Silase adalah pakan yang telah
diawetkan yang diproduksi atau dibuat dari tanaman yang dicacah, pakan hijauan,
limbah dari industri pertanian dan lain-lain dengan kandungan air pada tingkat
tertentu (60-80%) yang disimpan dalam sebuah silo atau dalam suasana silo yang
kedap udara.Menurut (Salim, 2002), Proses
silase pengawetan hijauan pakan segar dalam kondisi anaerob dengan pembentukan
atau penambahan asam, asam yang terbentuk yaitu asam-asam organik antara lain
laktat, asetat, dan butirat sebagai hasil fermentasi karbohidrat terlarut oleh
bakteri sehingga mengakibatkan terjadinya penurunan derajat keasaman (pH).
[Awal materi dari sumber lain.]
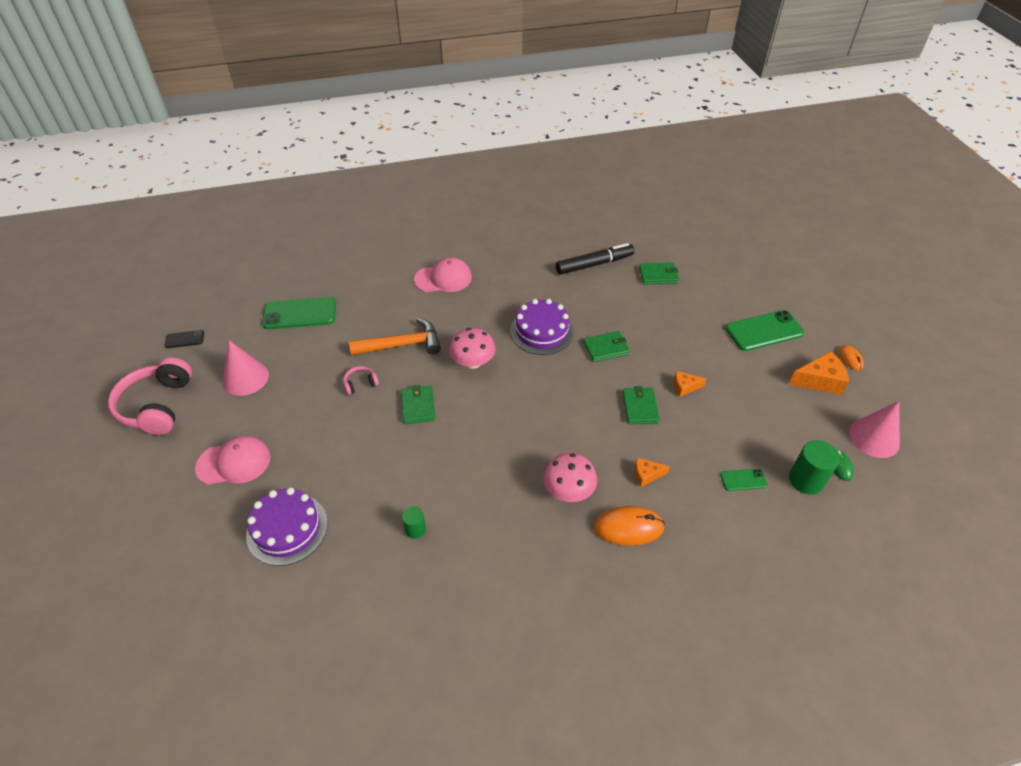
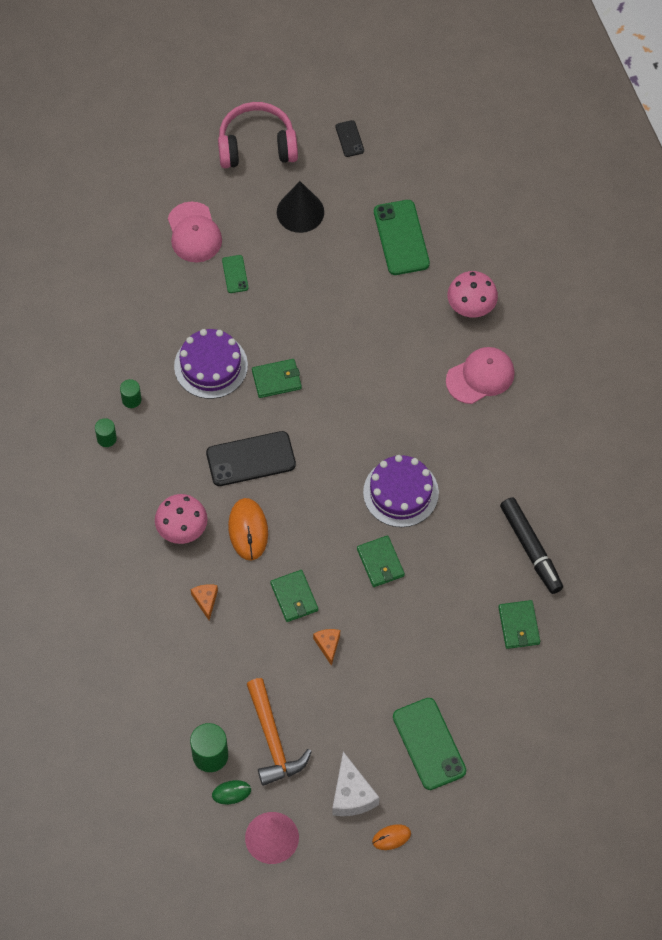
camera: 85 degrees right, 15 degrees up
(245, 378) = (300, 212): pink cone -> black cone
(287, 528) = (126, 295): purple cake -> purple cake (211, 366)
(360, 384) = (302, 320): pink headphones -> none
(402, 345) = (363, 350): orange hammer -> orange hammer (273, 740)
(443, 278) = (480, 376): pink cap -> pink cap turned 105 degrees counterclockwise
(458, 556) = (106, 438): none -> green cylinder
(473, 362) = (344, 425): pink mushroom -> pink mushroom (471, 306)
(498, 431) = (251, 459): none -> black phone
(628, 527) = (144, 583): orange mouse -> orange mouse (248, 530)
(640, 407) = (294, 597): green wallet -> green wallet turned 75 degrees clockwise
(743, 480) = (206, 693): green phone -> green phone (235, 274)
(819, 381) = (351, 794): orange cheese -> white cheese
Menurut (Purbowati, 2007),Pakan
komplit merupakan pakan yang mengandung nutrien yang cukup dalam memenuhi
kebutuhan ternak pada berbagai tingkat fisiologis tertentu yang dibentuk dan
diberikan sebagai satu-satunya pakan yang mampu memenuhi kebutuhan hidup pokok
dan produksi tanpa tambahan substansi lain kecuali air. Semua bahan pakan
tersebut, baik hijauan (pakan kasar) maupun konsentrat dicampur menjadi satu.
Pembuatan pakan komplit berbahan limbah pertanian dan limbah industri pertanian
merupakan salah satu alternatif pemecahan masalah ketidakontinyuan penyediaan
bahan pakan untuk ruminansia.
Menurut
Stefani (2010), dengan turunnya nilai
pH, maka pertumbuhan mikroorganisme pembusuk akan terhambat. Silase dengan mutu
baik diperoleh dengan menekan berbagai aktivitas enzim yang tidak dikehendaki,
serta mendorong berkembangnya bakteri asam laktat yang sudah ada pada bahan.
Agar bakteri asam laktat dapat berkembang dengan baik pada proses ensilase maka
diperlukan penambahan inokulan, salah satunya adalah Effective
microorganisme (EM-4). Menurut Riswandi
(2010), penambahan (EM-4) 8% dan urea 0,8% pada limbah tebu pada proses fermentasi dapat
menghasilkan kecernaan yang terbaik. Penelitian ini bertujuan untuk mengetahui
kualitas nutrisi silase daun tebu yang di tambahkan EM-4
2.3. Molases
Molases adalah
hasil samping yang berasal dari pembuatan gula tebu (Saccharum officinarum L).
Molases berupa cairan kental dan diperoleh dari tahap pemisahan kristal gula.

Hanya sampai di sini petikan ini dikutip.